Common Data Models, or CDMs, is something I've been pushing for years since the EAI days. These days I'm seeing some good thinking around this problem and some good technology behind it as well. The data is the single most important component of enterprise architecture and data integration, and you need to think carefully about how the data is managed in terms of data integration and business intelligence. In essence, you need a common understanding that spans the enterprise.

Truth-be-told most enterprises have no clue what their core metadata is enterprise wide, no less any sort of CDM for the enterprise. This is a good test for those ready to be successful with data integration, and those that still need to do a great deal of work. Unfortunately, most need to do the work.

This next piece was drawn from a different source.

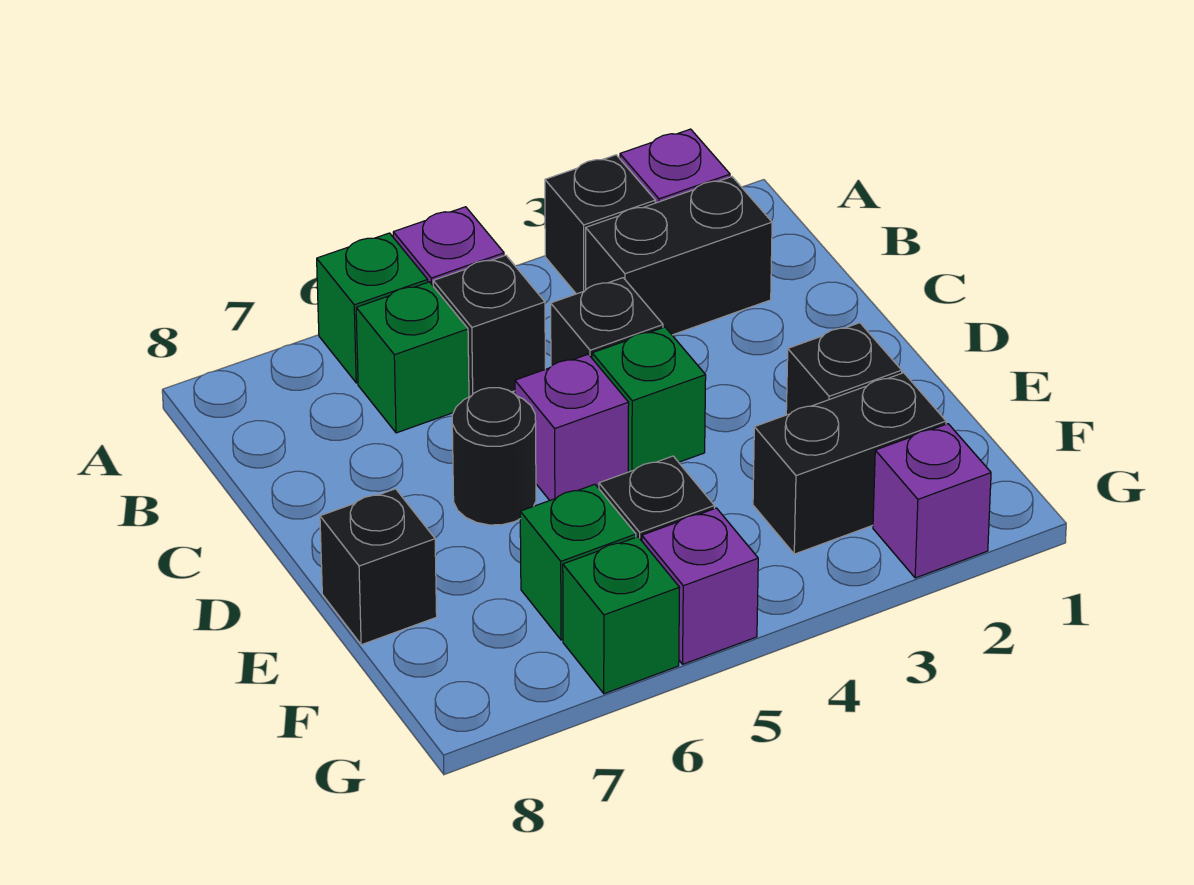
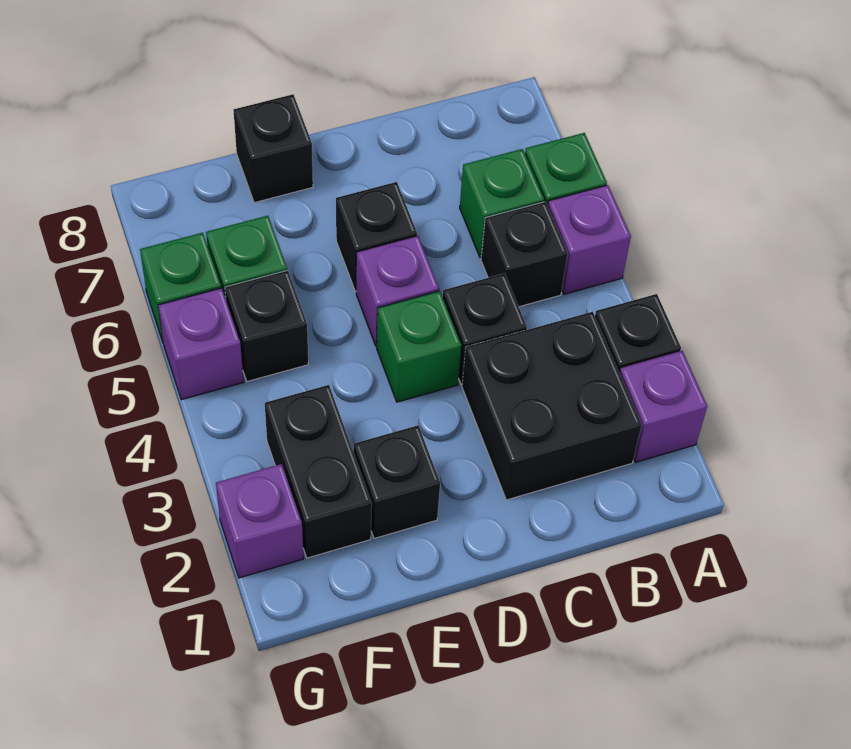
black 1x2 brick [586,177,772,335] -> black 2x2 brick [462,312,642,500]
black 1x1 round brick [452,388,536,525] -> black 1x1 brick [336,182,417,291]

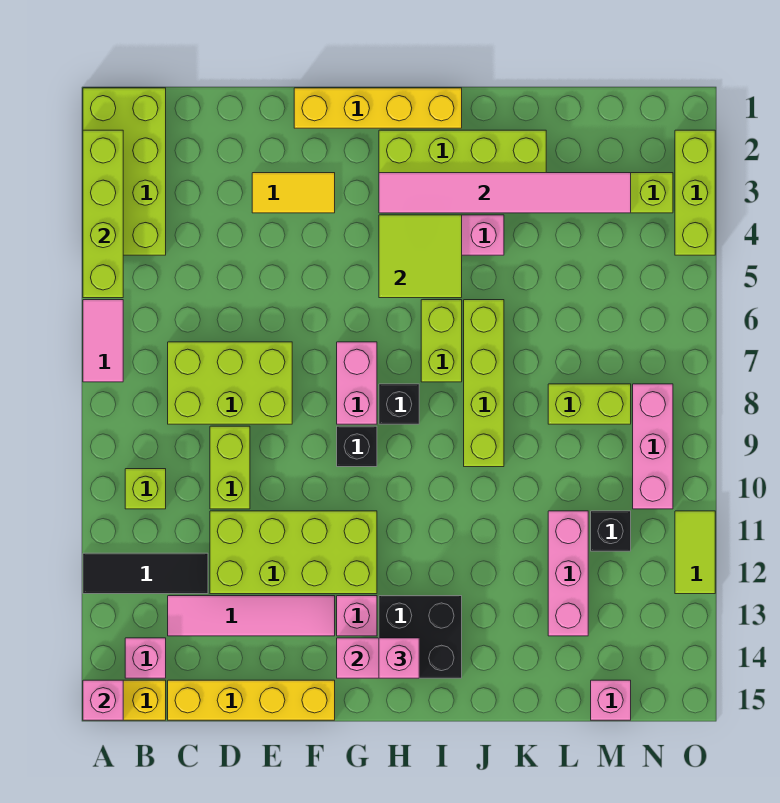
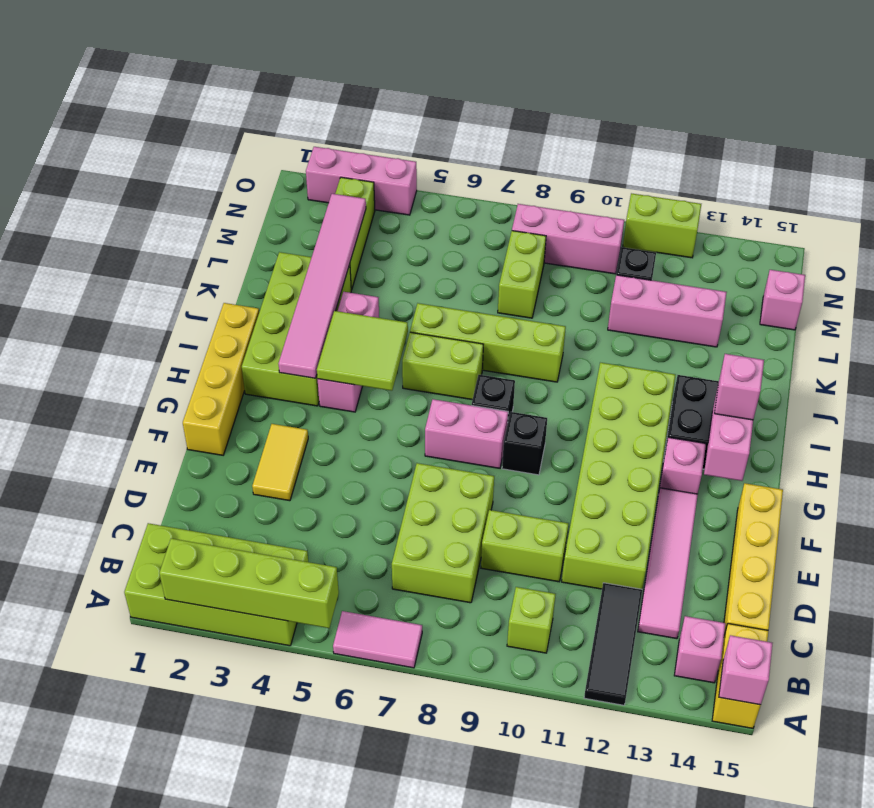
lime 2x4 brick [210,511,377,594] -> lime 2x6 brick [562,363,675,589]
lime 1x3 brick [675,130,715,255] -> pink 1x3 brick [306,147,417,215]
lime 1x2 tile [675,511,715,594] -> lime 1x2 brick [623,193,701,258]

How do you build a CDM? It's really an enterprise metadata model, that's fully normalized and compartmentalized, so that there is a complete single, functional, and well defined schema that spans the enterprise. Moreover, all security, logic, rules, and other important information is defined in the CDM. Creating a CDM is just a matter of understanding the existing data, including semantics, structure, integrity, rules, logic, and physical location, and then working through the logical and physical design of the CDM, including normalization, and physical to virtual database abstraction.

While this may sound like a lot of work, I've done it in weeks, as long as the information is there someplace. In some instances you have to do some reverse engineering, and that's really not a problem these days either.

If you don't have a CDM, you should create one. I dare you.